Angela Ghiletchi, Graça Martins, Maria Helena Pacheco, Lurdes Venâncio, Maria Conceição Loureiro
A pericardite aguda é uma patologia com evolução geralmente benigna e autolimitada podendo, contudo, progredir de forma adversa, com tamponamento cardíaco, pericardite recorrente ou pericardite constritiva. Na maioria dos casos, desconhece-se a sua causa mas, dentro das etiologias conhecidas, a viral é preponderante, perfazendo cerca de 10%. Os vírus respiratórios são banais nas estações frias, sendo bem tolerados e autolimitados, mas com potencial para complicações em populações idosas com várias co-morbilidades. As mais comuns prendem-se com o sistema respiratório, nomeadamente com a sobre-infecção bacteriana, sendo raras as complicações cardíacas primárias, como a pericardite (0.96 a 7% dos casos).
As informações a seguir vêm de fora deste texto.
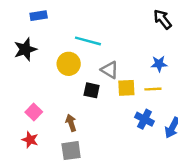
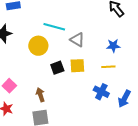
gray triangle: (110, 70) -> (77, 40), moved
yellow square: (126, 88) -> (77, 66), moved
black square: (92, 90) -> (57, 68), turned -32

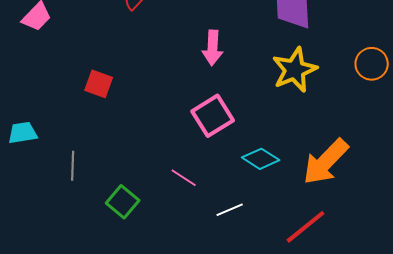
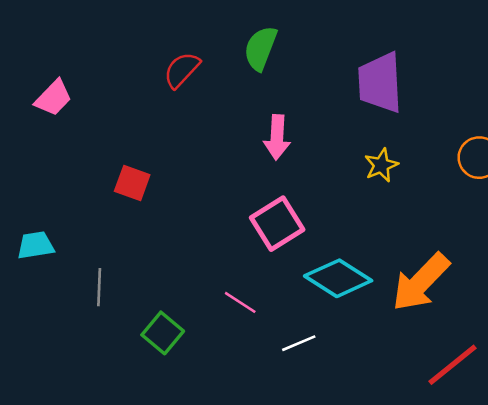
yellow star: (295, 70) -> (381, 165), size x0.6
cyan diamond: (261, 159) -> (338, 278), size x1.4
red line: (306, 227) -> (452, 365), moved

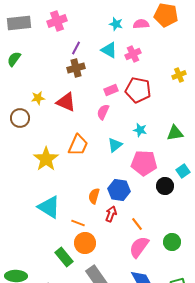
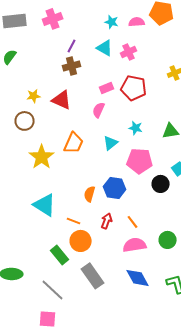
brown circle: (20, 118) -> (25, 121), moved
red arrow: (111, 214) -> (107, 221), moved
pink semicircle: (139, 247) -> (135, 245), turned 45

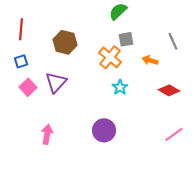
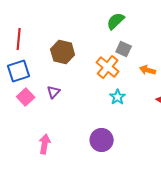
gray square: (126, 39) -> (124, 49), turned 35
blue square: (21, 61) -> (19, 71), size x1.6
purple triangle: (56, 82) -> (54, 92), size x0.6

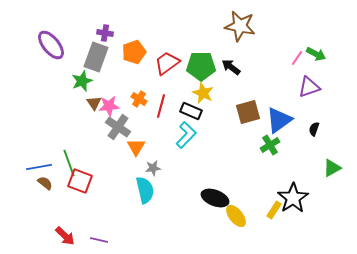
Os autores apresentam o caso de um doente do sexo masculino de 65 anos, com antecedentes de Hipertensão Arterial, Obesidade e Diabetes Mellitus tipo II. Recorreu ao Serviço de Urgência por quadro com cinco dias de evolução de dor retro-esternal, anorexia, vómitos pós-prandiais, cefaleias holocranianas, tosse mucoprodutiva, sensação febril, polidipsia e poliúria. Ao exame objetivo apresentava-se pálido, diaforético, com sons cardíacos hipofonéticos, murmúrio vesicular rude e sinais de estase bibasal. TT 38.5ºC, FC 105bpm, glicémia capilar de 525mg/dL e cetonemia. Sem outras alterações. Dos exames complementares de diagnóstico realizados destacavam-se leucocitose com neutrofilia, trombocitose, hiponatremia, hipercaliemia, PCR 284mg/L, CK 71U/L, hemoculturas negativas e urina II com cetonúria marcada. Na radiografia de tórax observava-se cardiomegalia, retilinização do bordo direito do coração e apagamento dos seios costo-frénicos. O ECG apresentava apenas critérios de baixa voltagem. Na AngioTC observou-se “[…] Volumoso derrame pericárdico, com 30 mm de espessura máxima […] Admite-se repercussão destes achados na contractilidade cardíaca, admitindo-se ventrículo direito de dimensões reduzidas” com concomitante derrame pleural. O ecocardiograma referia “Moderado derrame pericárdico (~14 mm em diástole) circunferencial […]”. Assumiu-se como patologia aguda e, da pesquisa etiológica efetuada, apenas se detetou infeção pelo vírus Influenza A (H3N2), tendo sido excluída neoplasia, patologia auto-imune e outras infeções virais ou bacterianas. Iniciou tratamento com oseltamivir, colchicina, ibuprofeno e insulina. Foram realizados ecocardiogramas seriados para controlo, que demonstraram a diminuição progressiva do derrame pericárdico. O doente encontrava-se assintomático a partir do D6 de internamento.
Com este caso pretende-se sensibilizar para uma complicação menos frequente do vírus Influenza A, que levou a internamento prolongado com potencial para uma evolução desfavorável em doente imunocomprometido. Pretende-se relembrar a clínica e a gestão da Pericardite Aguda, em termos de tratamento farmacológico e evolução, tanto em contexto de internamento como posterior seguimento em ambulatório.